Here’s an interesting tidbit for you to chew on this afternoon: Android was never originally intended for smartphones and tablets, but instead for cameras. Andy Rubin, co-founder of Danger and Android, revealed the tidbit during a recent economic summit in Tokyo. The original intention was to create a smart OS for cameras that would automatically pair with PCs, but the focus was quickly shifted to smartphones once the market began to take off.
Those Android cameras would have been connected to local networks either wired or wirelessly, linked to an “Android datacenter” that would presumably have allowed for the transfer and upload of photos. The digital camera market began to drop off, however, forcing Rubin and the developers to pivot Android to an “open source handset solution” just five months later.

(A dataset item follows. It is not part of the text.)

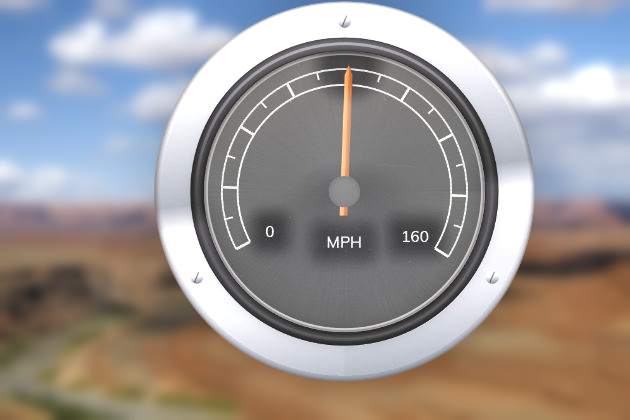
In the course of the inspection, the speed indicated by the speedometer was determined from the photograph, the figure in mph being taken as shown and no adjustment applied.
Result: 80 mph
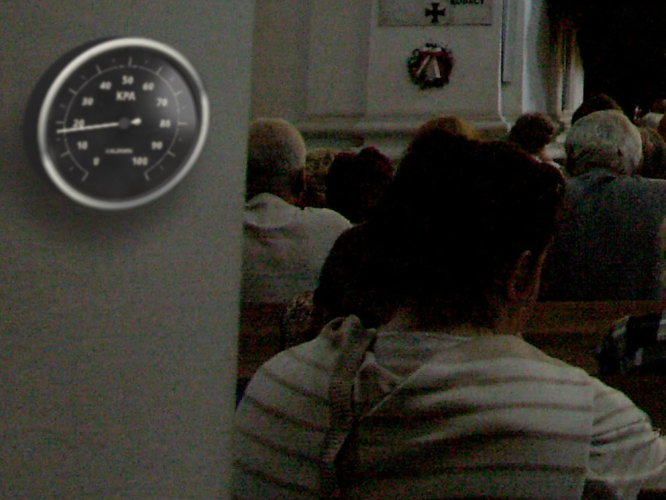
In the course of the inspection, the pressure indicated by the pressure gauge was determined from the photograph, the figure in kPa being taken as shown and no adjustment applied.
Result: 17.5 kPa
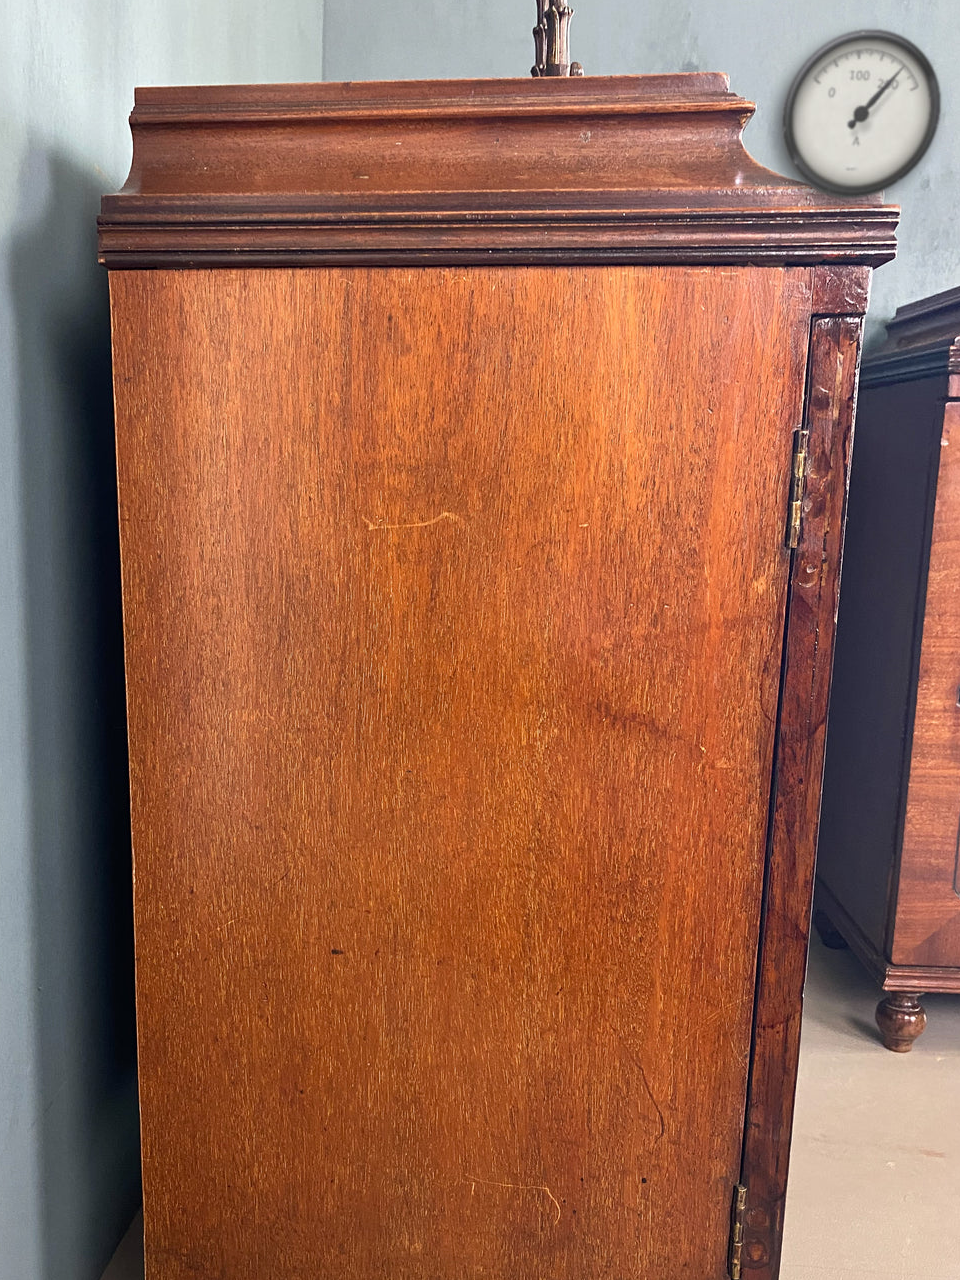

Rubin went on to say that Apple wasn’t the driving force behind the move, with the company instead setting its sights on the likes of Symbian and Windows Mobile. The phone market at the time presented a much bigger opportunity than the digital camera industry, and there was huge room for growth too. Rather than charging manufacturers to license the OS, Rubin instead saw the opportunity to sell other services on the back of Android.
The rest, as they say, is history. The use of Android on smartphones has exploded in a few short years, and adoption of the mobile OS doesn’t seem to be slowing quite yet. And in the end, Android did make its way to a dedicated digital camera: Samsung famously released the Galaxy Camera late last year, showcasing functionality not unlike what Android was originally destined for.